У конторского конюха Егора Сафонова шибко заболел зуб. Молодая сельская фельдшерица поторкала его пинцетиком, но сама на удаление не решилась, а посоветовала Егору немедленно ехать в районную больницу на операцию. Но это легко сказать. Хотя у него было на чём ехать — семь жеребцов в руках, однако всё равно двадцать пять вёрст — не ближний свет, да надо отстоять очередь к стоматологу, да ещё попадёшь ли на приёмный день. Словом, стал Егор искать другие пути. Сперва сам попробовал выдернуть зуб. И дратвой его тянул, и пассатижами пытался — бесполезно: не поддаётся, к тому же боль адская, аж искры из глаз. И тогда подумал Егор о тисах. Запряг своего любимца Грюмича, серого в яблоках, и поехал в кузницу. Заходит туда — навстречу Фока Мамаев:

— С чем пожаловал, Тимофеич? Грюмича подковать?

— Не, Фока Артемьич, меня «раскуй». Видишь, с флюсом хожу, как мышь с крупой, вырви проклятый зуб.

— Как это — вырви? И чем? — удивился Фока.



— Да вон твоими тисами кузнечными.

Как ни отговаривал Фока от рисковой затеи, Егор ни в какую: дери и всё!

— Да ведь дезинфекция нужна, хотя бы йод либо спирт, — ухватился Фока за последний аргумент, как за соломинку.

— Будет! — ответил настойчивый пациент, хлопнув об полу.

Пришлось Фоке приступать к операции.

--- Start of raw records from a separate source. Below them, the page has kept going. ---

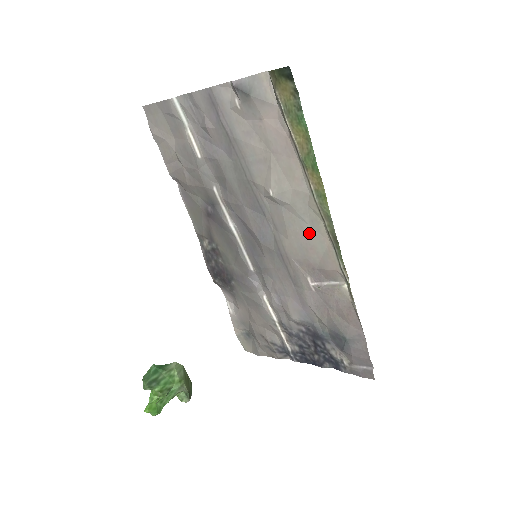
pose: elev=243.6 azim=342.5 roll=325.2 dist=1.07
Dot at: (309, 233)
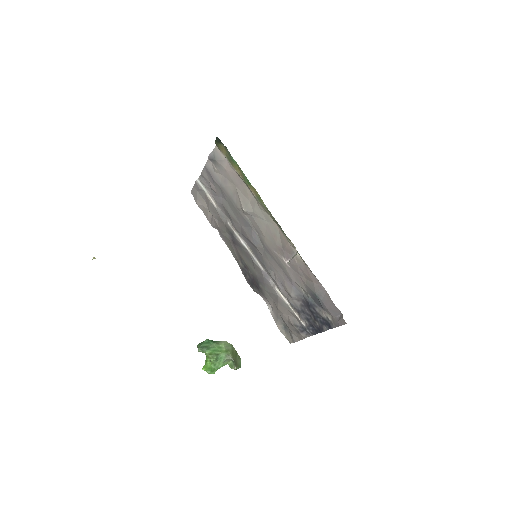
Dot at: (269, 226)
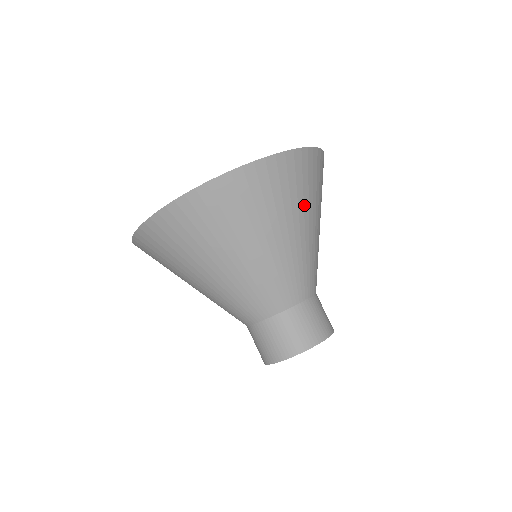
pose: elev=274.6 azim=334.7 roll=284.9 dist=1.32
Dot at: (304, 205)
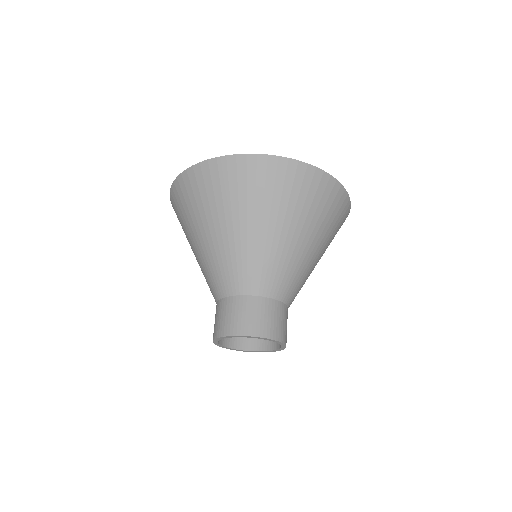
Dot at: (287, 210)
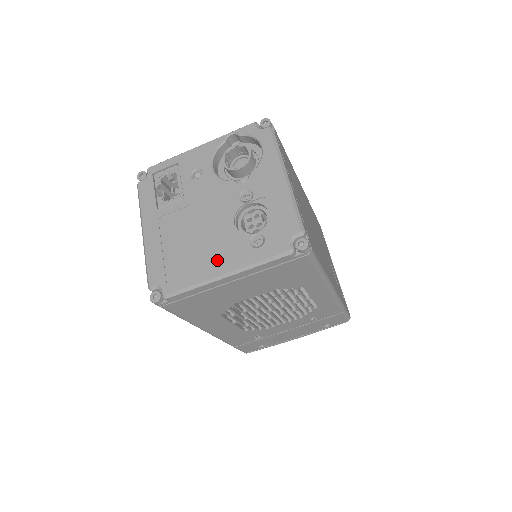
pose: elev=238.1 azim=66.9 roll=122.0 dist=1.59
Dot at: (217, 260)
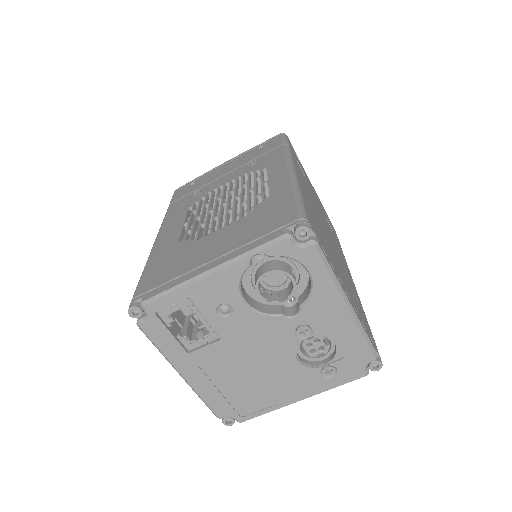
Dot at: (288, 392)
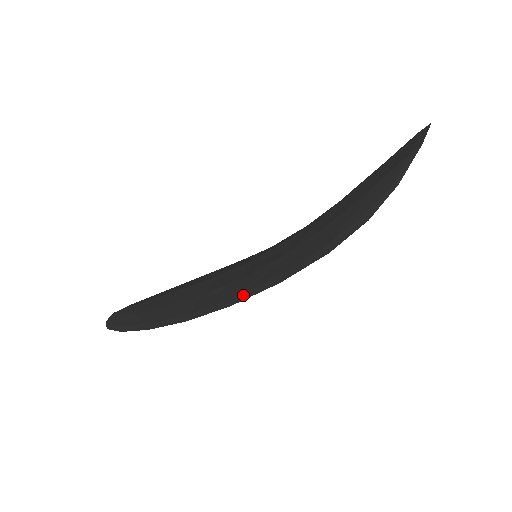
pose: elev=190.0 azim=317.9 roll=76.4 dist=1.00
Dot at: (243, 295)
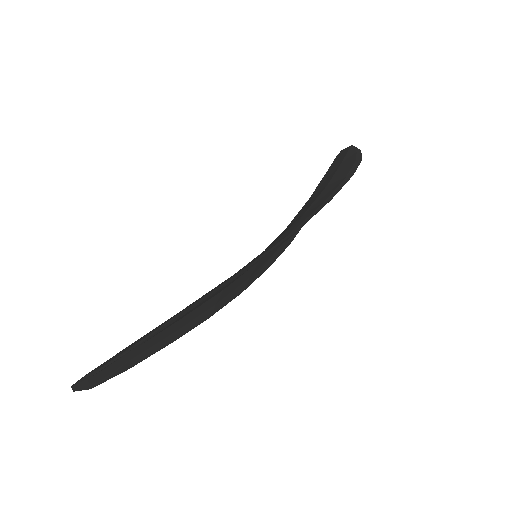
Dot at: (300, 225)
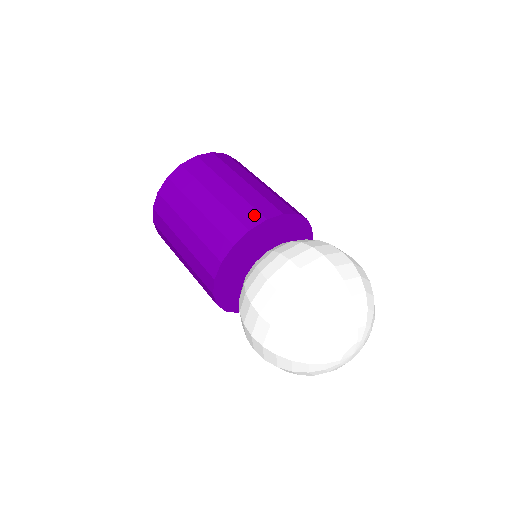
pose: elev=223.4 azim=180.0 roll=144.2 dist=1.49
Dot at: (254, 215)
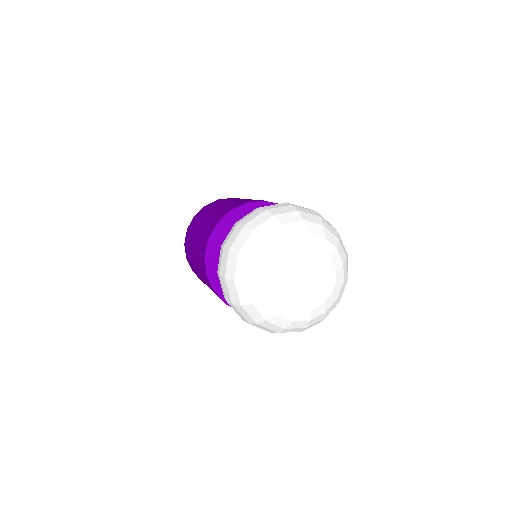
Dot at: occluded
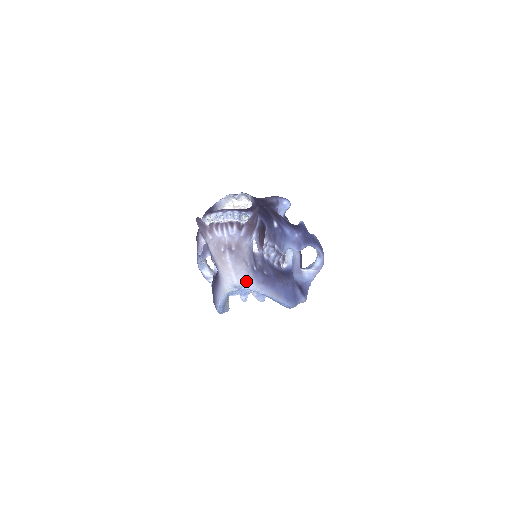
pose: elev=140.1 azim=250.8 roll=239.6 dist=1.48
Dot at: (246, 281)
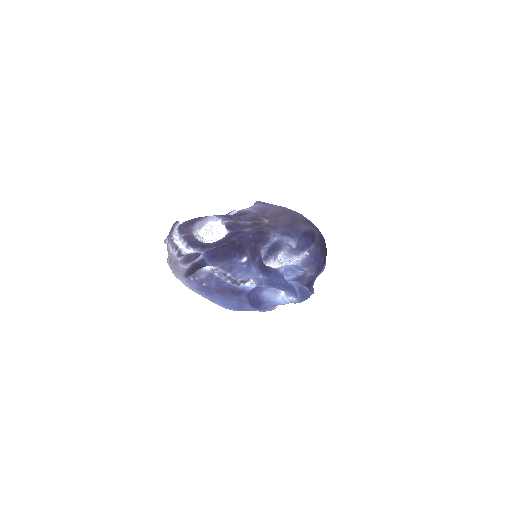
Dot at: (181, 281)
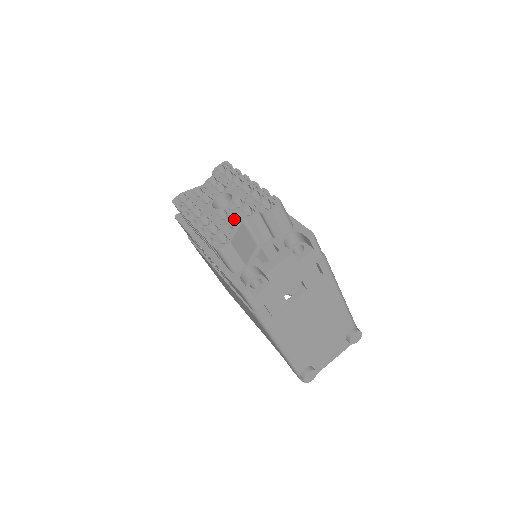
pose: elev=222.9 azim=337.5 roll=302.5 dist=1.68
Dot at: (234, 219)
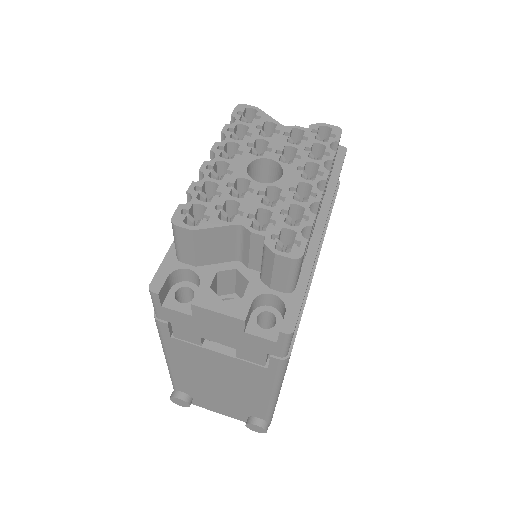
Dot at: (239, 208)
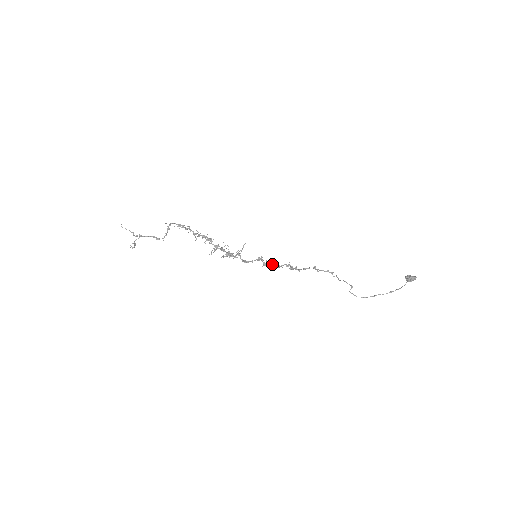
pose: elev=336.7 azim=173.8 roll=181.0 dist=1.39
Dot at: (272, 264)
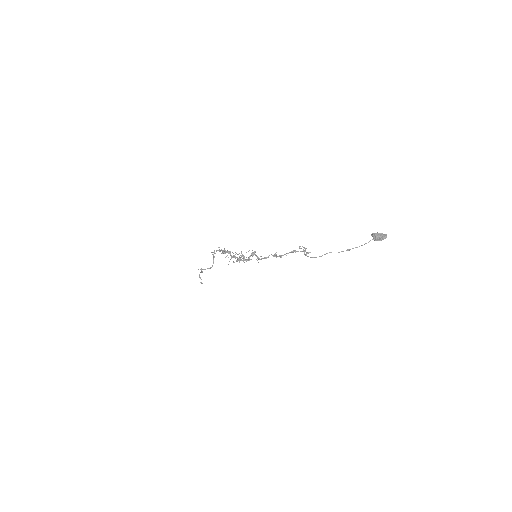
Dot at: (264, 258)
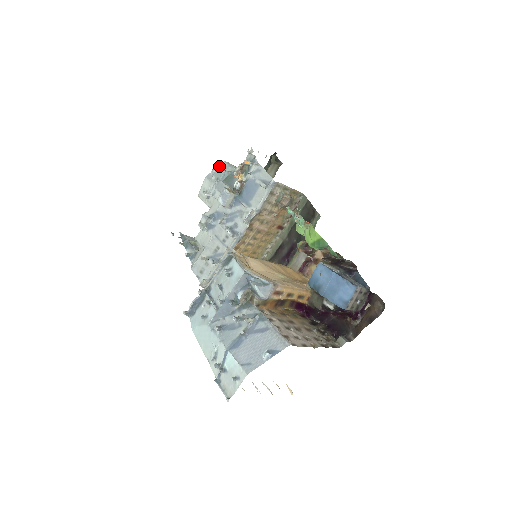
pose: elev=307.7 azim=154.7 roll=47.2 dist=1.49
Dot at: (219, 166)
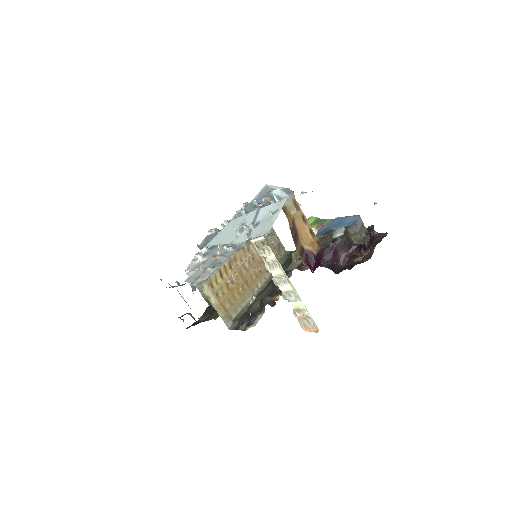
Dot at: occluded
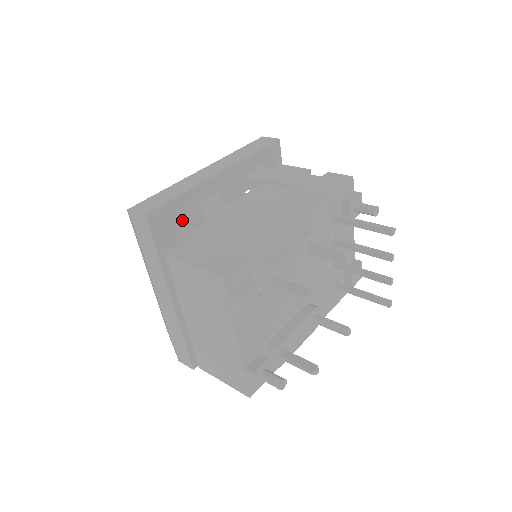
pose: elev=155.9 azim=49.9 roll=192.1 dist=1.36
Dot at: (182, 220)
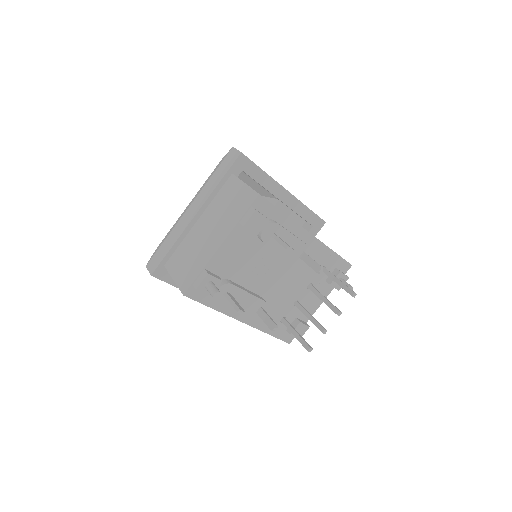
Dot at: occluded
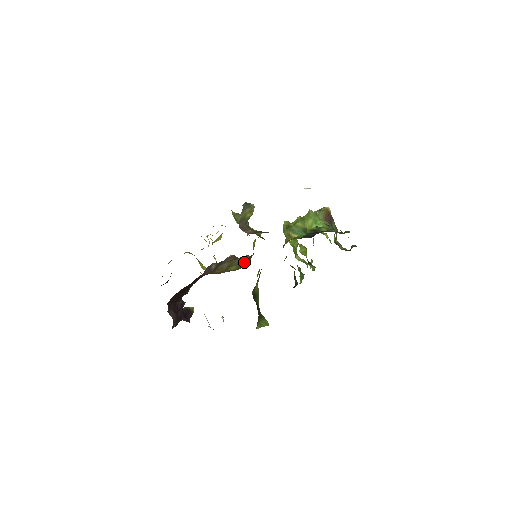
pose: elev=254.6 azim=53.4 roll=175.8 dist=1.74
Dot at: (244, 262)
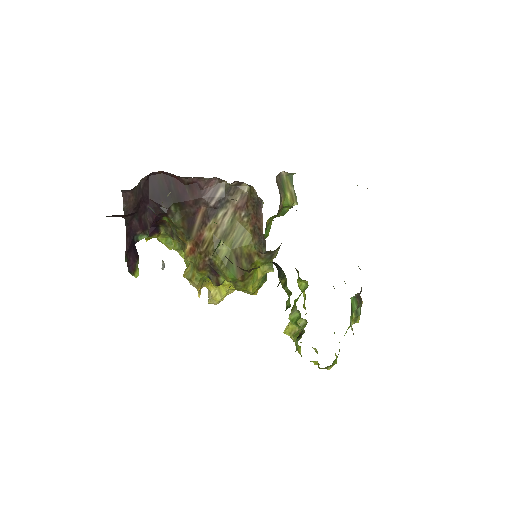
Dot at: (237, 263)
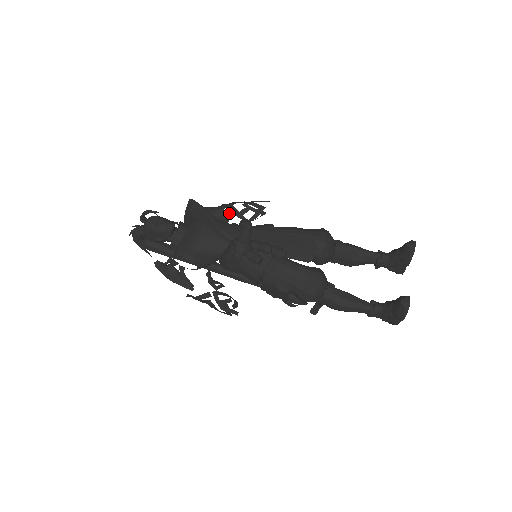
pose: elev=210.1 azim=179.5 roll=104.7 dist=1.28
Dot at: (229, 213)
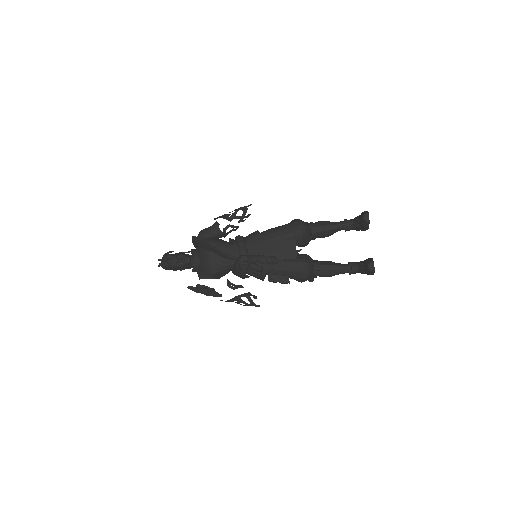
Dot at: (224, 229)
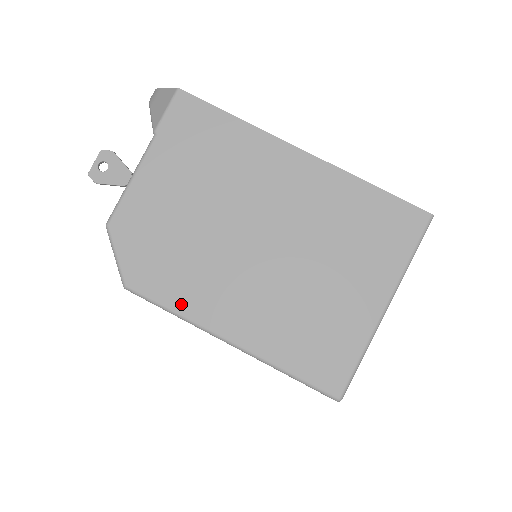
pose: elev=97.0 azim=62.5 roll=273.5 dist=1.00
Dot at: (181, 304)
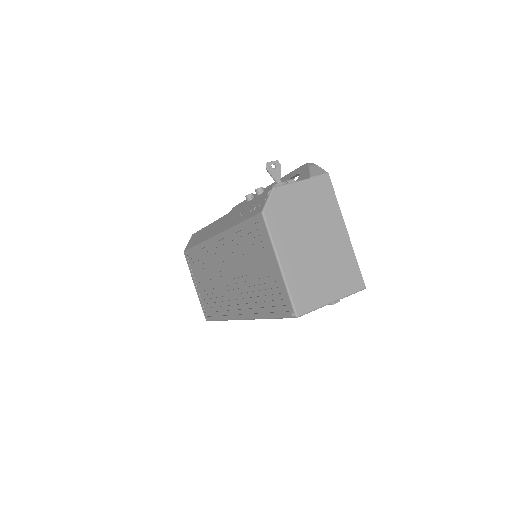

Посадил Егора на чурбак возле наковальни, снял со стенда тисы малые с вогнутыми губами и, едва больной раскрыл рот, опытным движением захватил и рванул ими злосчастный зуб. Егор ойкнул от боли, но всё ж удовлетворённо закивал, сплёвывая кровь.

— Дезинфекцию! — строго скомандовал зубодёр. Егор молча вынул из кармана бутылку водки и стал полоскать ею рану во рту. Потом налил стопку и врачу — за труды. Фока не отказался снять стресс.

А на прощанье Егор, обнажив зубы с не первой уже щербиной, пошутил:

— Теперь, что твои грабли.

— Не-е, мои железные почаще будут, — заметил Фока Артемьич.

Мой же отец, повторюсь, мастерил деревянные грабли. И для своего подворья, и на всю вторую бригаду колхоза. К слову сказать, это были последние изделия, которыми он на старости занимался в своей столярке. Вилы стоговые, колёса, подушки тележные были ему уже не подсильны, особенно — добывание заготовок к ним в дальних лесах, а лёгкое соковьё для гралёвищ, для колодок и зубьев граблиных он ещё мог готовить и заказы бригадира на новые грабельки к сенокосной страде выполнял исправно.

Родственников у граблей — и по словесным корням, и по службе людям в разных делах-заботах — существует немало. О некоторых мне уже доводилось рассказывать. Например, в главке про косу вострую — о грабках, этаком сдвоенном крестьянском орудии, в котором литовка сочетается с особого рода граблями, имеющими длинные деревянные зубья, вытянутые над её полотном. Грабки употребляют для кошения хлебов, обычно полёглых. Писал я и о грабилках, которые, впрочем, у нас чаще называют гребками, — тоже некоем подобии грабелек, используемых для ускоренного сбора ягод с низких кустов — брусники, черники, голубики.